Exercise directions → What you return must match the records character for character.

##### Dataset

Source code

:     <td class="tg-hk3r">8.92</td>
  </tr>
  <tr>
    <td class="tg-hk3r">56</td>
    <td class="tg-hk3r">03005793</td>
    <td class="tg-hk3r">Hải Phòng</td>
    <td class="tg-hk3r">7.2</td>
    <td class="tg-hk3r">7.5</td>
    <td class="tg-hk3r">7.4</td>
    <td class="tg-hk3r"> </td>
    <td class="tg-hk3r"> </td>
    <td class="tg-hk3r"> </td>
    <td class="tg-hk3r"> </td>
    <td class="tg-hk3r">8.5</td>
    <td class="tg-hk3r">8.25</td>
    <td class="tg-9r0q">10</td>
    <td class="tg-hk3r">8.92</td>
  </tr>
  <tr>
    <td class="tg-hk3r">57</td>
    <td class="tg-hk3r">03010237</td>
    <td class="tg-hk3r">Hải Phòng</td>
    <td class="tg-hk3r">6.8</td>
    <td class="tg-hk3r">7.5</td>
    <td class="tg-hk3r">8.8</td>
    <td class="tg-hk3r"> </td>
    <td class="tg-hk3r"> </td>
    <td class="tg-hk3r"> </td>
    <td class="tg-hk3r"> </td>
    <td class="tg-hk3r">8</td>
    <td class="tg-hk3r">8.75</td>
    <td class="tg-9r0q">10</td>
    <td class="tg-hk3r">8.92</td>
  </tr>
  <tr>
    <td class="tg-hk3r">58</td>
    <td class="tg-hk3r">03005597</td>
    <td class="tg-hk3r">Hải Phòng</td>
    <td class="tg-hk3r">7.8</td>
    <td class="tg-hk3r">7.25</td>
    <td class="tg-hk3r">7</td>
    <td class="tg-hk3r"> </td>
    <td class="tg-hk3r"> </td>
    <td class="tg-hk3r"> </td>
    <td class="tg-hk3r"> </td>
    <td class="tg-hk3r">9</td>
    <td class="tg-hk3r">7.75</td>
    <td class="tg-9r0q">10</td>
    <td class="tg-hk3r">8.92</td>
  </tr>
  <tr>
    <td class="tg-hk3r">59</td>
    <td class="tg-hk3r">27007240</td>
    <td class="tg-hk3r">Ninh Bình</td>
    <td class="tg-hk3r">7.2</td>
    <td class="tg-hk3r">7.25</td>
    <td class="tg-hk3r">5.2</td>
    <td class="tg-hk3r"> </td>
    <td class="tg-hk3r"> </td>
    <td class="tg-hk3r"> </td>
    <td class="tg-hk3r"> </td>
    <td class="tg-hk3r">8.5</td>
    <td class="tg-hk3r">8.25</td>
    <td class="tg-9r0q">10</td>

##########

Result of this exercise →
Source code

:     <td class="tg-hk3r">8.92</td>
  </tr>
  <tr>
    <td class="tg-hk3r">56</td>
    <td class="tg-hk3r">03005793</td>
    <td class="tg-hk3r">Hải Phòng</td>
    <td class="tg-hk3r">7.2</td>
    <td class="tg-hk3r">7.5</td>
    <td class="tg-hk3r">7.4</td>
    <td class="tg-hk3r"> </td>
    <td class="tg-hk3r"> </td>
    <td class="tg-hk3r"> </td>
    <td class="tg-hk3r"> </td>
    <td class="tg-hk3r">8.5</td>
    <td class="tg-hk3r">8.25</td>
    <td class="tg-9r0q">10</td>
    <td class="tg-hk3r">8.92</td>
  </tr>
  <tr>
    <td class="tg-hk3r">57</td>
    <td class="tg-hk3r">03010237</td>
    <td class="tg-hk3r">Hải Phòng</td>
    <td class="tg-hk3r">6.8</td>
    <td class="tg-hk3r">7.5</td>
    <td class="tg-hk3r">8.8</td>
    <td class="tg-hk3r"> </td>
    <td class="tg-hk3r"> </td>
    <td class="tg-hk3r"> </td>
    <td class="tg-hk3r"> </td>
    <td class="tg-hk3r">8</td>
    <td class="tg-hk3r">8.75</td>
    <td class="tg-9r0q">10</td>
    <td class="tg-hk3r">8.92</td>
  </tr>
  <tr>
    <td class="tg-hk3r">58</td>
    <td class="tg-hk3r">03005597</td>
    <td class="tg-hk3r">Hải Phòng</td>
    <td class="tg-hk3r">7.8</td>
    <td class="tg-hk3r">7.25</td>
    <td class="tg-hk3r">7</td>
    <td class="tg-hk3r"> </td>
    <td class="tg-hk3r"> </td>
    <td class="tg-hk3r"> </td>
    <td class="tg-hk3r"> </td>
    <td class="tg-hk3r">9</td>
    <td class="tg-hk3r">7.75</td>
    <td class="tg-9r0q">10</td>
    <td class="tg-hk3r">8.92</td>
  </tr>
  <tr>
    <td class="tg-hk3r">59</td>
    <td class="tg-hk3r">27007240</td>
    <td class="tg-hk3r">Ninh Bình</td>
    <td class="tg-hk3r">7.2</td>
    <td class="tg-hk3r">7.25</td>
    <td class="tg-hk3r">5.2</td>
    <td class="tg-hk3r"> </td>
    <td class="tg-hk3r"> </td>
    <td class="tg-hk3r"> </td>
    <td class="tg-hk3r"> </td>
    <td class="tg-hk3r">8.5</td>
    <td class="tg-hk3r">8.25</td>
    <td class="tg-9r0q">10</td>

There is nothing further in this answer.